[What is needed]
Below are the records; repeat them in full, exactly.

(Stored items)
════

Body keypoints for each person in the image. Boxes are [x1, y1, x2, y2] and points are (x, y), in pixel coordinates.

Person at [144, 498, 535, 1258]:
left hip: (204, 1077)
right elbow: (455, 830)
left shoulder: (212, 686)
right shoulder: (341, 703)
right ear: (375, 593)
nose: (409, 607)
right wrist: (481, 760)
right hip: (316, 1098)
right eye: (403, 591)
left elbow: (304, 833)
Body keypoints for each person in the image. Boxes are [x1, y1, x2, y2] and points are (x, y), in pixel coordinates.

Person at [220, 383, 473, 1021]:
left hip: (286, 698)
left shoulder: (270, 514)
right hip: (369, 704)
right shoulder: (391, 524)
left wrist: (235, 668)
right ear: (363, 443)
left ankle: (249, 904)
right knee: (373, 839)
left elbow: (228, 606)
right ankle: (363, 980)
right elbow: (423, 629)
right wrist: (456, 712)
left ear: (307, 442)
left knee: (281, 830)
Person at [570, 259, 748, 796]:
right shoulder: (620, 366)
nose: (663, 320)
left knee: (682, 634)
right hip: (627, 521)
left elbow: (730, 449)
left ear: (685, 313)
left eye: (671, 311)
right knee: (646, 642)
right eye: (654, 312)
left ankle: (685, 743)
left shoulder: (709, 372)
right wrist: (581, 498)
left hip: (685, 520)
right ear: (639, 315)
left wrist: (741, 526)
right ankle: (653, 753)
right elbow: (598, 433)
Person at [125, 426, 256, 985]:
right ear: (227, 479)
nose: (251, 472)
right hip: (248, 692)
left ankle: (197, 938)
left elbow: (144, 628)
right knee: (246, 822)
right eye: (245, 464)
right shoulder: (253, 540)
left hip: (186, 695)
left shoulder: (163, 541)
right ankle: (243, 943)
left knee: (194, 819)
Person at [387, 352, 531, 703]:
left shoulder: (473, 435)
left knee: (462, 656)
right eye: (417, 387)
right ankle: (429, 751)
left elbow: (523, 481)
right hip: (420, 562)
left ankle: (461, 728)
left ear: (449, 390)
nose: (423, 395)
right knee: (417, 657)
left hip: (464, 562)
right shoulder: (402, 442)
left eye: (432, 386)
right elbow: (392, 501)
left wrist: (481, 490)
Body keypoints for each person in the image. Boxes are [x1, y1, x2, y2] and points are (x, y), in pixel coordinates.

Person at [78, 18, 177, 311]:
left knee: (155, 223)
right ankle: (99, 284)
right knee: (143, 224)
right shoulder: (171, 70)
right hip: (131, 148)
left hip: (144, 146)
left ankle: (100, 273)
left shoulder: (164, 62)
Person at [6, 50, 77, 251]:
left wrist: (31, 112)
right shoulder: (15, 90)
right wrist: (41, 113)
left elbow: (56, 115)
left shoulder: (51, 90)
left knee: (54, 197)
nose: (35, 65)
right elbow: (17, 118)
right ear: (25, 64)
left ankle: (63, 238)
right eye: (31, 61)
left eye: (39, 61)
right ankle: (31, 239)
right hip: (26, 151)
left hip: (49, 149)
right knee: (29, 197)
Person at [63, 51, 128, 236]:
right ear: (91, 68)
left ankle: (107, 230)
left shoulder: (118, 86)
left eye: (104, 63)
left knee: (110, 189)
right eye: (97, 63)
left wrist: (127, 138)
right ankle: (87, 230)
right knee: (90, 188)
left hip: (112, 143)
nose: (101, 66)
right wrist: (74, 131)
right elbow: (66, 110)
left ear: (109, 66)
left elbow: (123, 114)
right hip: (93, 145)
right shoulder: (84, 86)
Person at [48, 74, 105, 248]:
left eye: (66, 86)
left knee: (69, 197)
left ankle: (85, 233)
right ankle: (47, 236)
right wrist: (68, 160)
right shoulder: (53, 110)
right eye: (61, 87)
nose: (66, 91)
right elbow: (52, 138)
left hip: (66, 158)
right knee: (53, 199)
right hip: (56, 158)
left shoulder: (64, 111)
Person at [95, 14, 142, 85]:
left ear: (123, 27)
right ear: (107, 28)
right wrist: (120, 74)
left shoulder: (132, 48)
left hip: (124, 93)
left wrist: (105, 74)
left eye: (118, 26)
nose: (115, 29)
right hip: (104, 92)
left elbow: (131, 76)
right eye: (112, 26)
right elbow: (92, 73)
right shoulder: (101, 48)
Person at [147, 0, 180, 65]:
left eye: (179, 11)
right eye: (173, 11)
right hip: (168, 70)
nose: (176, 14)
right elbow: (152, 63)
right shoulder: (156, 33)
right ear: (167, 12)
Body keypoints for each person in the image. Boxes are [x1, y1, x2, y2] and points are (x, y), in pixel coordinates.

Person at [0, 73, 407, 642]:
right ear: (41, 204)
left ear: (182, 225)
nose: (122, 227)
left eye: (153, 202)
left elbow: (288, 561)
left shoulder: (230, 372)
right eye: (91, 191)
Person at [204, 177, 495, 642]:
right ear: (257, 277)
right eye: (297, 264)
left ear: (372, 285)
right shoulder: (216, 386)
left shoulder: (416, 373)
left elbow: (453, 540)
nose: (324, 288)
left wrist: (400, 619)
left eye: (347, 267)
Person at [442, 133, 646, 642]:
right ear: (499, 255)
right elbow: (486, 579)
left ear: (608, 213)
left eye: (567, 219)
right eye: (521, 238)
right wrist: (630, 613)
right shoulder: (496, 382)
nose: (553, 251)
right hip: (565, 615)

════

[Completed task]
Body keypoints for each person in the image. Boxes are [x1, y1, x2, y2] and points are (x, y), in pixel coordinates.

Person at [144, 498, 535, 1258]:
left hip: (204, 1077)
right elbow: (455, 830)
left shoulder: (212, 686)
right shoulder: (341, 703)
right ear: (375, 593)
nose: (409, 607)
right wrist: (481, 760)
right hip: (316, 1098)
right eye: (403, 591)
left elbow: (304, 833)
Body keypoints for each person in the image. Boxes are [x1, y1, x2, y2] and points are (x, y), in pixel coordinates.

Person at [220, 383, 473, 1021]:
left hip: (286, 698)
left shoulder: (270, 514)
right hip: (369, 704)
right shoulder: (391, 524)
left wrist: (235, 668)
right ear: (363, 443)
left ankle: (249, 904)
right knee: (373, 839)
left elbow: (228, 606)
right ankle: (363, 980)
right elbow: (423, 629)
right wrist: (456, 712)
left ear: (307, 442)
left knee: (281, 830)
Person at [570, 259, 748, 796]:
right shoulder: (620, 366)
nose: (663, 320)
left knee: (682, 634)
right hip: (627, 521)
left elbow: (730, 449)
left ear: (685, 313)
left eye: (671, 311)
right knee: (646, 642)
right eye: (654, 312)
left ankle: (685, 743)
left shoulder: (709, 372)
right wrist: (581, 498)
left hip: (685, 520)
right ear: (639, 315)
left wrist: (741, 526)
right ankle: (653, 753)
right elbow: (598, 433)
Person at [125, 426, 256, 985]:
right ear: (227, 479)
nose: (251, 472)
right hip: (248, 692)
left ankle: (197, 938)
left elbow: (144, 628)
right knee: (246, 822)
right eye: (245, 464)
right shoulder: (253, 540)
left hip: (186, 695)
left shoulder: (163, 541)
right ankle: (243, 943)
left knee: (194, 819)
Person at [387, 352, 531, 703]:
left shoulder: (473, 435)
left knee: (462, 656)
right eye: (417, 387)
right ankle: (429, 751)
left elbow: (523, 481)
right hip: (420, 562)
left ankle: (461, 728)
left ear: (449, 390)
nose: (423, 395)
right knee: (417, 657)
left hip: (464, 562)
right shoulder: (402, 442)
left eye: (432, 386)
right elbow: (392, 501)
left wrist: (481, 490)
Body keypoints for each person in the image. Boxes are [x1, y1, x2, y2] and points are (x, y), in pixel coordinates.

Person at [78, 18, 177, 311]:
left knee: (155, 223)
right ankle: (99, 284)
right knee: (143, 224)
right shoulder: (171, 70)
right hip: (131, 148)
left hip: (144, 146)
left ankle: (100, 273)
left shoulder: (164, 62)
Person at [6, 50, 77, 251]:
left wrist: (31, 112)
right shoulder: (15, 90)
right wrist: (41, 113)
left elbow: (56, 115)
left shoulder: (51, 90)
left knee: (54, 197)
nose: (35, 65)
right elbow: (17, 118)
right ear: (25, 64)
left ankle: (63, 238)
right eye: (31, 61)
left eye: (39, 61)
right ankle: (31, 239)
right hip: (26, 151)
left hip: (49, 149)
right knee: (29, 197)
Person at [63, 51, 128, 236]:
right ear: (91, 68)
left ankle: (107, 230)
left shoulder: (118, 86)
left eye: (104, 63)
left knee: (110, 189)
right eye: (97, 63)
left wrist: (127, 138)
right ankle: (87, 230)
right knee: (90, 188)
left hip: (112, 143)
nose: (101, 66)
right wrist: (74, 131)
right elbow: (66, 110)
left ear: (109, 66)
left elbow: (123, 114)
right hip: (93, 145)
right shoulder: (84, 86)
Person at [48, 74, 105, 248]:
left eye: (66, 86)
left knee: (69, 197)
left ankle: (85, 233)
right ankle: (47, 236)
right wrist: (68, 160)
right shoulder: (53, 110)
right eye: (61, 87)
nose: (66, 91)
right elbow: (52, 138)
left hip: (66, 158)
right knee: (53, 199)
right hip: (56, 158)
left shoulder: (64, 111)
Person at [95, 14, 142, 85]:
left ear: (123, 27)
right ear: (107, 28)
right wrist: (120, 74)
left shoulder: (132, 48)
left hip: (124, 93)
left wrist: (105, 74)
left eye: (118, 26)
nose: (115, 29)
right hip: (104, 92)
left elbow: (131, 76)
right eye: (112, 26)
right elbow: (92, 73)
right shoulder: (101, 48)
Person at [147, 0, 180, 65]:
left eye: (179, 11)
right eye: (173, 11)
right hip: (168, 70)
nose: (176, 14)
right elbow: (152, 63)
right shoulder: (156, 33)
right ear: (167, 12)
Body keypoints for each person in the image. Boxes are [x1, y1, x2, y2] and points are (x, y), in pixel coordinates.

Person at [0, 73, 407, 642]:
right ear: (41, 204)
left ear: (182, 225)
nose: (122, 227)
left eye: (153, 202)
left elbow: (288, 561)
left shoulder: (230, 372)
right eye: (91, 191)
Person at [204, 177, 495, 642]:
right ear: (257, 277)
right eye: (297, 264)
left ear: (372, 285)
right shoulder: (216, 386)
left shoulder: (416, 373)
left elbow: (453, 540)
nose: (324, 288)
left wrist: (400, 619)
left eye: (347, 267)
Person at [442, 133, 646, 642]:
right ear: (499, 255)
right elbow: (486, 579)
left ear: (608, 213)
left eye: (567, 219)
right eye: (521, 238)
right wrist: (630, 613)
right shoulder: (496, 382)
nose: (553, 251)
right hip: (565, 615)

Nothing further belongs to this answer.